Faith, fear, and love

2017 cornfield in May

Faith feels like the bottom dropping out of life.  In a good way.

I know, I know–faith is the “assurance of things hoped for, the conviction of things not seen” (Hebrews 11:1).  But there’s so much mystery, so much that we can’t wrap our heads around, so much that confounds any attempt on our part to put together a faithful story.  My faith gives me assurance, but not foreknowledge.  Faith is a skittery thing–at least for me.  I experience faith as sinking into the unknown, as giving away certainty and control, as stepping out even though I don’t know all the steps.  The essential markers along the path of faith are signs of relinquishment: repentance, trust, offering, communion, the heart-piercing word.

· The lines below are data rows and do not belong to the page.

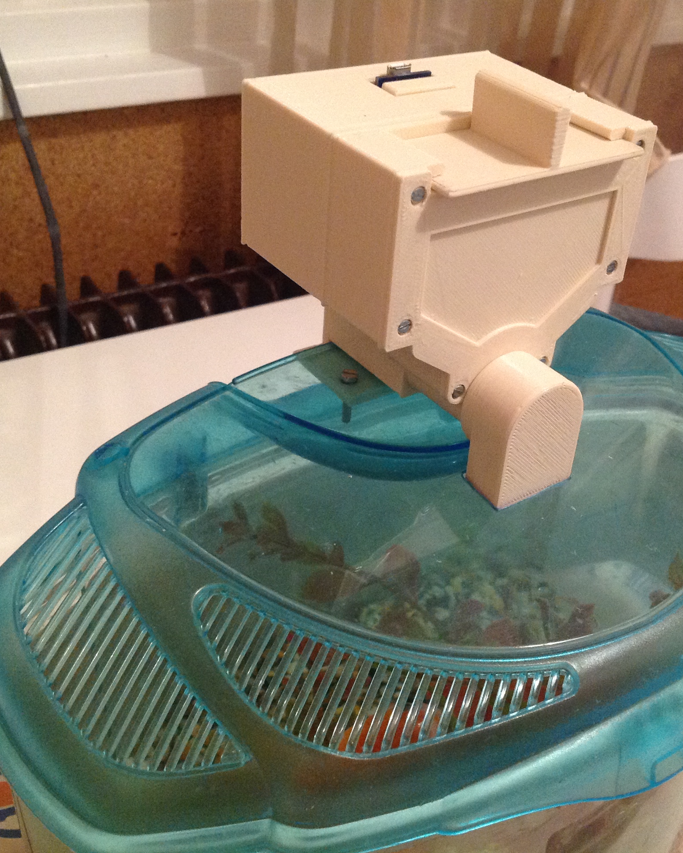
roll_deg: -7.1
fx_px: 1162
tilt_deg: -35.0
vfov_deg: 40.3
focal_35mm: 46
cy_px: 425
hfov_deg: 32.7
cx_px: 410
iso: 320
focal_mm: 4.28
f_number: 2.4
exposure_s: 1/17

Fear feels like the bottom dropping out of life too, but in the worst way.  Fear can take a perfectly fine summer afternoon and yank some lever, tug along some shadowy pulley, and the floor of the world goes clittery clop drop.  There we are, wondering just what to do next.  Reptile brain to cerebral cortex: fight or flight!  Who am I and what am I supposed to do or say or be in this moment?  The bottom drops right out from underneath us.

2017 locust thorns

Where faith counters fear is not in the assurance of control–not even God’s control–but in the assurance of love.  John wrote in his first letter that love “casts out fear” (1 John 4:18).  This is the assurance of God’s love toward us, and our openness and vulnerability to that love.  In love, we commit to go with Jesus into whatever he’s calling us.  We learn to trust in the God who loves us beyond sickness, beyond loss, beyond confrontation, beyond death.